Aujourd'hui, la Commission offre à Marc Bellemare l'occasion de s'expliquer après avoir entendu les remarques d'un expert en «datation et analyse d'encre», Luc Brazeau, qui a reconnu qu'aucune technique ne permet de préciser quand les notes fournies par Marc Bellemare ont été rédigées. Annoncée subitement, l'arrivée du témoin-vedette avait fait grimper les attentes, mardi. Aussi, hier, ses révélations ont-elles laissé bien des gens sur leur faim.

Ce n'est qu'après ce témoignage plutôt hermétique que le procureur de la Commission, Guiseppe Battista, a jugé utile d'expliquer pourquoi on avait ainsi suspendu le cours normal des audiences pour faire place à M. Brazeau: il part samedi pour l'étranger, pour une série de conférences. Il fallait le convoquer rapidement si on voulait l'entendre.

Impossible de dater certaines encres

M. Brazeau a expliqué qu'il est impossible de dater certaines encres. Impossible aussi de dire à quand remontent les notes de Marc Bellemare. Dans son témoignage, ce dernier a soutenu que presque tout, «à 80%», avait été rédigé le soir même de sa démission, le 27 avril 2004; le reste dans les jours suivants, avant le 2 mai.

Mais comme l'a révélé La Presse hier, le spécialiste a constaté que deux types d'encre bleue avaient été utilisés, l'un pour l'ensemble des notes, l'autre pour trois lignes ajoutées par la suite.

Pour arriver à distinguer les encres, on procède par spectrométrie, en éclairant à diverses fréquences le texte qu'on veut étudier. La seconde encre utilisée est luminescente: elle brille sous la lampe du scientifique. La première ne l'est pas.
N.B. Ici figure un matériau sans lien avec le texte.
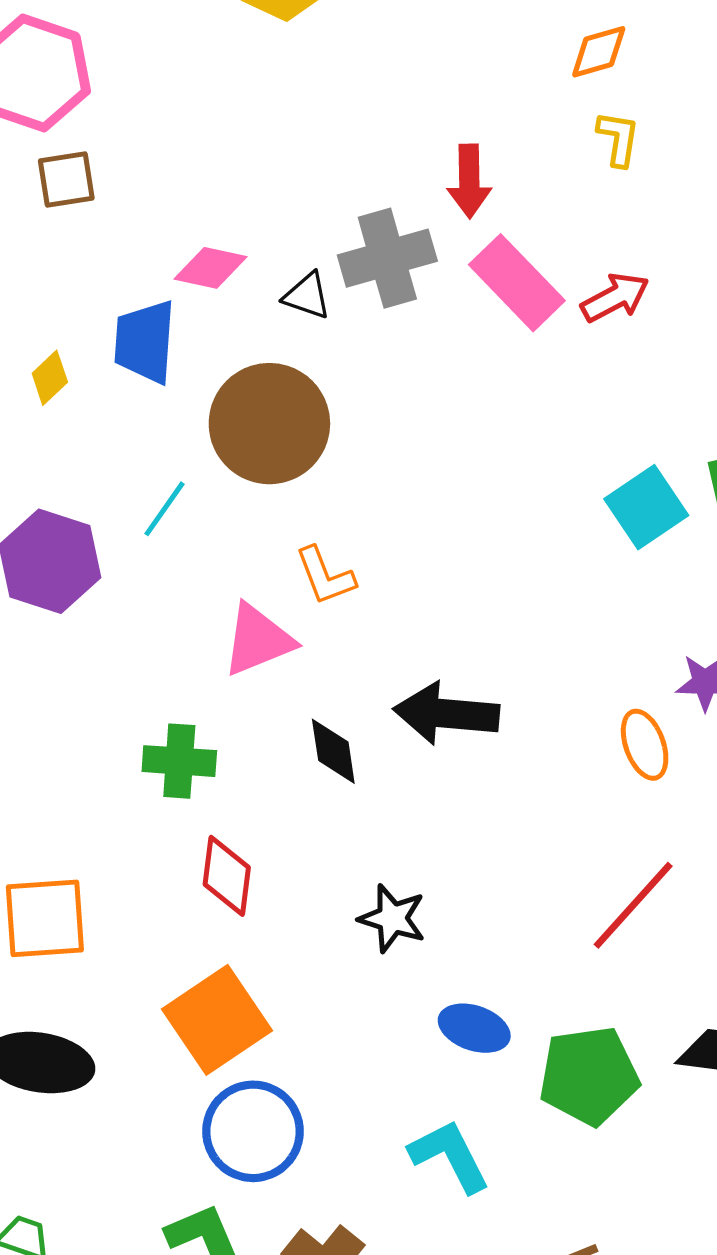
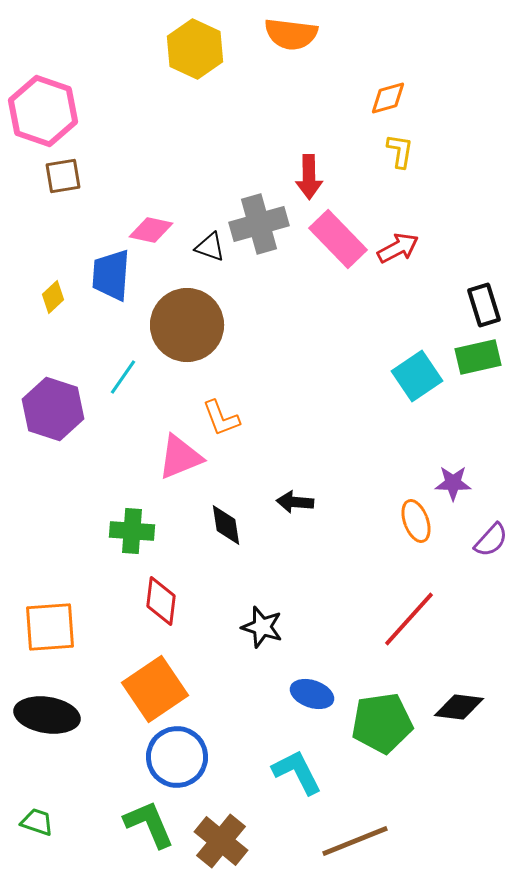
black arrow: (446, 714) -> (295, 502), size x0.6

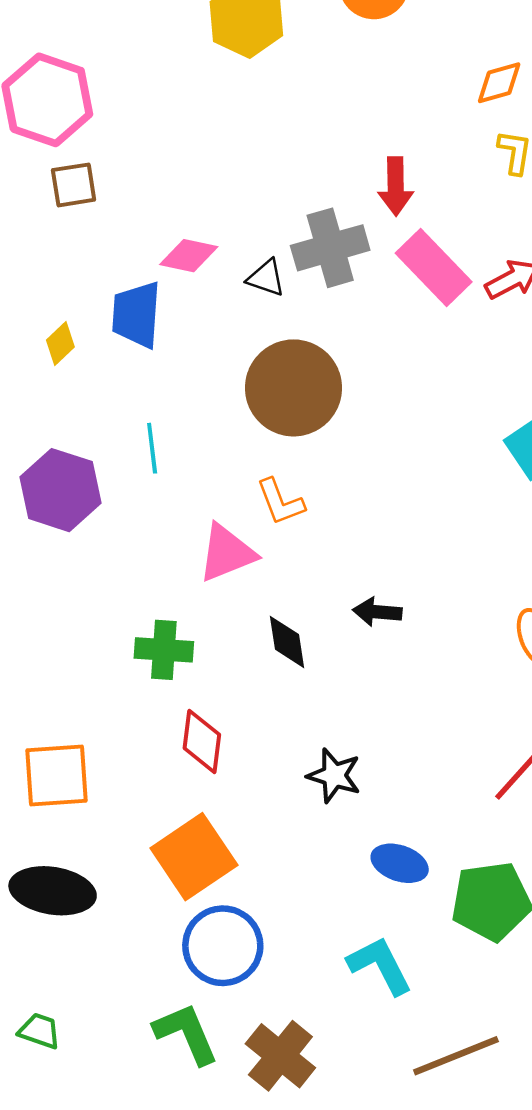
brown circle: (187, 325) -> (294, 388), moved
cyan line: (123, 377) -> (152, 448), turned -42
Dans son style étonnant, l'expert, qui a publié sur le web deux études touffues sur l'encre de stylo-bille, a expliqué à un commissaire perplexe: «On peut exciter l'encre qui est en dessous pour qu'elle fluoresce ou qu'elle luminesce.»

Or, c'est dans ces ajouts que se trouvent, dans un style télégraphique, toutes les allusions aux rencontres avec Franco Fava et Charles Rondeau ainsi qu'aux pressions qu'ils auraient exercées pour les nominations à la Cour du Québec.

Là où M. Bellemare a noté son face-à-face déterminant avec Jean Charest («2 septembre... chef»), il a poursuivi la ligne plus tard en revenant sur les interventions de MM. Fava et Charles Rondeau.

Curieusement, ces éléments, qui étaient centraux dans les heures entourant sa démission, ne figurent pas dans les notes qu'il a prises spontanément, à la volée: ils ont été ajoutés par la suite.

Pour M. Brazeau il est impossible de dater le document, ou d'établir le laps de temps écoulé entre les deux rédactions.